Consider the affect of a step in the Iq reference with the standard synchronous current regulator.

The q-axis controller will output an increased Vq. This will, due to motor inductance, show up as both Iq and Id. The d-axis controller will then modify Vd to correct for the extra d-axis current.

These are both occurring “simultaneously,” with at most one control loop delay between a step on Iq and a correction on Vd. So it can still effectively drive Id to zero. But the two controllers are certainly coupled.

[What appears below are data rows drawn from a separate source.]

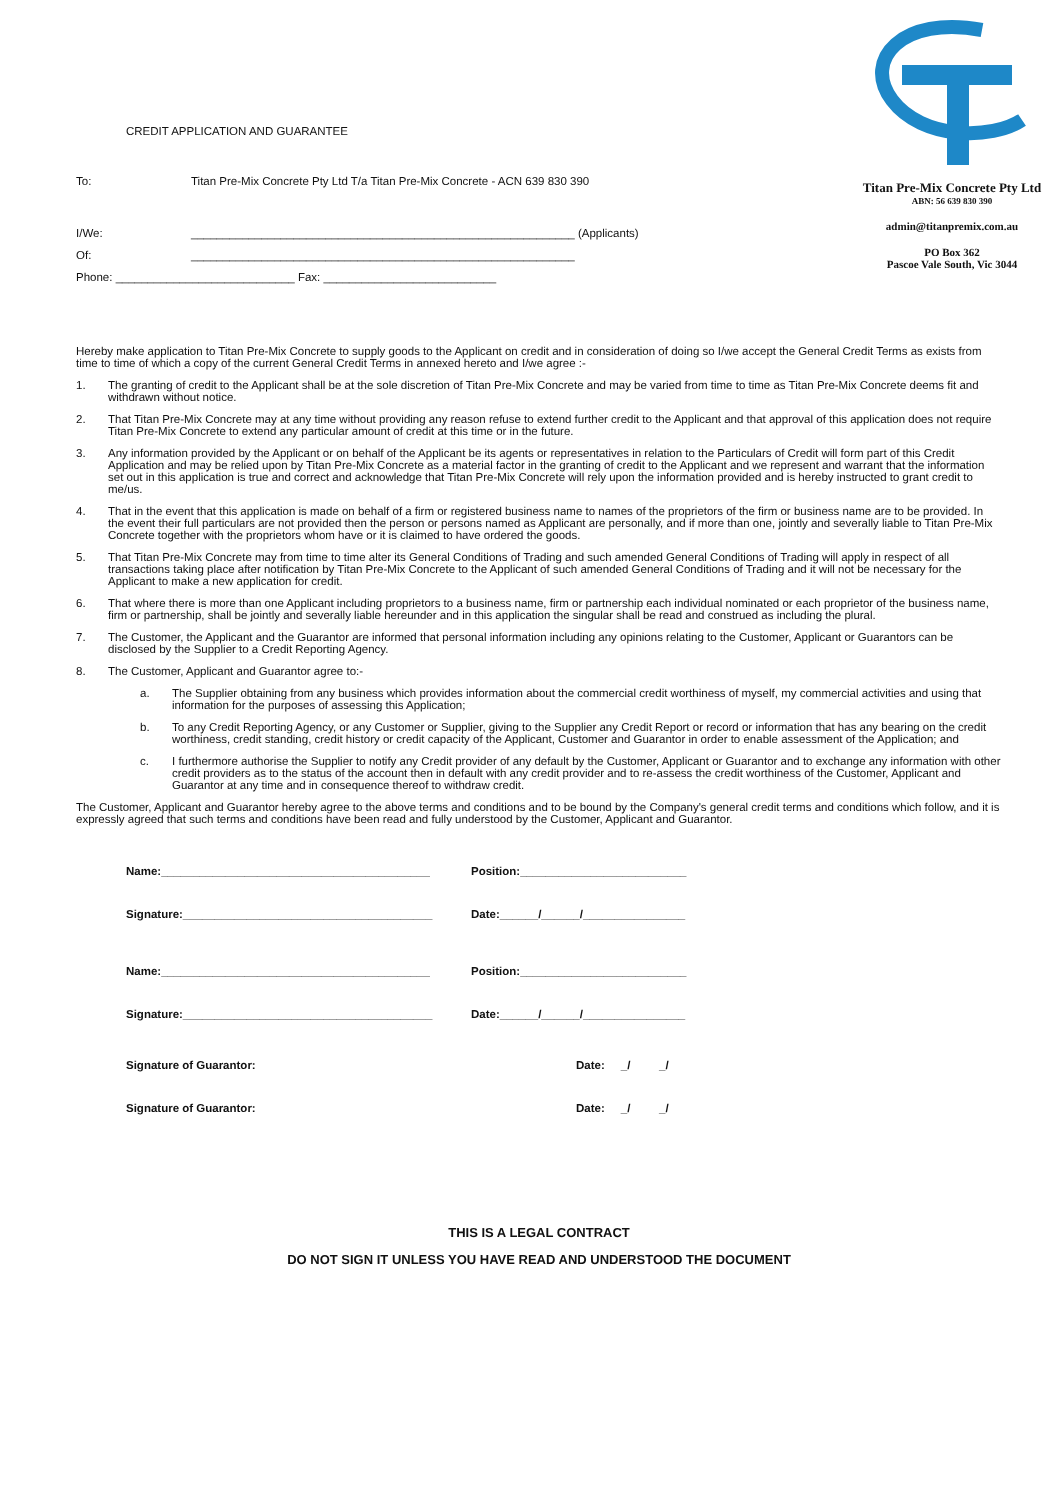CREDIT APPLICATION AND GUARANTEE
To: Titan Pre-Mix Concrete Pty Ltd T/a Titan Pre-Mix Concrete - ACN 639 830 390
I/We: ____________________________________________________________ (Applicants)
Of: ____________________________________________________________
Phone: ____________________________ Fax: ___________________________
Titan Pre-Mix Concrete Pty Ltd
ABN: 56 639 830 390
admin@titanpremix.com.au
PO Box 362
Pascoe Vale South, Vic 3044
Hereby make application to Titan Pre-Mix Concrete to supply goods to the Applicant on credit and in consideration of doing so I/we accept the General Credit Terms as exists from time to time of which a copy of the current General Credit Terms in annexed hereto and I/we agree :-
1. The granting of credit to the Applicant shall be at the sole discretion of Titan Pre-Mix Concrete and may be varied from time to time as Titan Pre-Mix Concrete deems fit and withdrawn without notice.
2. That Titan Pre-Mix Concrete may at any time without providing any reason refuse to extend further credit to the Applicant and that approval of this application does not require Titan Pre-Mix Concrete to extend any particular amount of credit at this time or in the future.
3. Any information provided by the Applicant or on behalf of the Applicant be its agents or representatives in relation to the Particulars of Credit will form part of this Credit Application and may be relied upon by Titan Pre-Mix Concrete as a material factor in the granting of credit to the Applicant and we represent and warrant that the information set out in this application is true and correct and acknowledge that Titan Pre-Mix Concrete will rely upon the information provided and is hereby instructed to grant credit to me/us.
4. That in the event that this application is made on behalf of a firm or registered business name to names of the proprietors of the firm or business name are to be provided. In the event their full particulars are not provided then the person or persons named as Applicant are personally, and if more than one, jointly and severally liable to Titan Pre-Mix Concrete together with the proprietors whom have or it is claimed to have ordered the goods.
5. That Titan Pre-Mix Concrete may from time to time alter its General Conditions of Trading and such amended General Conditions of Trading will apply in respect of all transactions taking place after notification by Titan Pre-Mix Concrete to the Applicant of such amended General Conditions of Trading and it will not be necessary for the Applicant to make a new application for credit.
6. That where there is more than one Applicant including proprietors to a business name, firm or partnership each individual nominated or each proprietor of the business name, firm or partnership, shall be jointly and severally liable hereunder and in this application the singular shall be read and construed as including the plural.
7. The Customer, the Applicant and the Guarantor are informed that personal information including any opinions relating to the Customer, Applicant or Guarantors can be disclosed by the Supplier to a Credit Reporting Agency.
8. The Customer, Applicant and Guarantor agree to:-
a. The Supplier obtaining from any business which provides information about the commercial credit worthiness of myself, my commercial activities and using that information for the purposes of assessing this Application;
b. To any Credit Reporting Agency, or any Customer or Supplier, giving to the Supplier any Credit Report or record or information that has any bearing on the credit worthiness, credit standing, credit history or credit capacity of the Applicant, Customer and Guarantor in order to enable assessment of the Application; and
c. I furthermore authorise the Supplier to notify any Credit provider of any default by the Customer, Applicant or Guarantor and to exchange any information with other credit providers as to the status of the account then in default with any credit provider and to re-assess the credit worthiness of the Customer, Applicant and Guarantor at any time and in consequence thereof to withdraw credit.
The Customer, Applicant and Guarantor hereby agree to the above terms and conditions and to be bound by the Company's general credit terms and conditions which follow, and it is expressly agreed that such terms and conditions have been read and fully understood by the Customer, Applicant and Guarantor.
Name:__________________________________________ Position:__________________________
Signature:_______________________________________ Date:______/______/________________
Name:__________________________________________ Position:__________________________
Signature:_______________________________________ Date:______/______/________________
Signature of Guarantor: Date: _/ _/
Signature of Guarantor: Date: _/ _/
THIS IS A LEGAL CONTRACT
DO NOT SIGN IT UNLESS YOU HAVE READ AND UNDERSTOOD THE DOCUMENT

The modified synchronous current regulator, on the other hand, takes a step on Iq and outputs an increase in the magnitude of the total voltage vector. Since that vector may already have some phase advance angle from previous control actions, more of the current resulting from this step shows up on the q-axis. The d-axis controller separately modifies the phase advance angle to correct for any d-axis current. In some sense, this is actually less coupled than the standard synchronous current regulator, since it has built-in part of the expected current lag.

A more thorough stability analysis is beyond the scope of this report, but based on the above the modified controller is expected to be at least as stable as the standard synchronous current regulator under the same operating conditions. Testing with a high-RPM RC car motor, discussed in Section 4.7.2, has shown that the modified synchronous current regulator is still effective at high advance angles.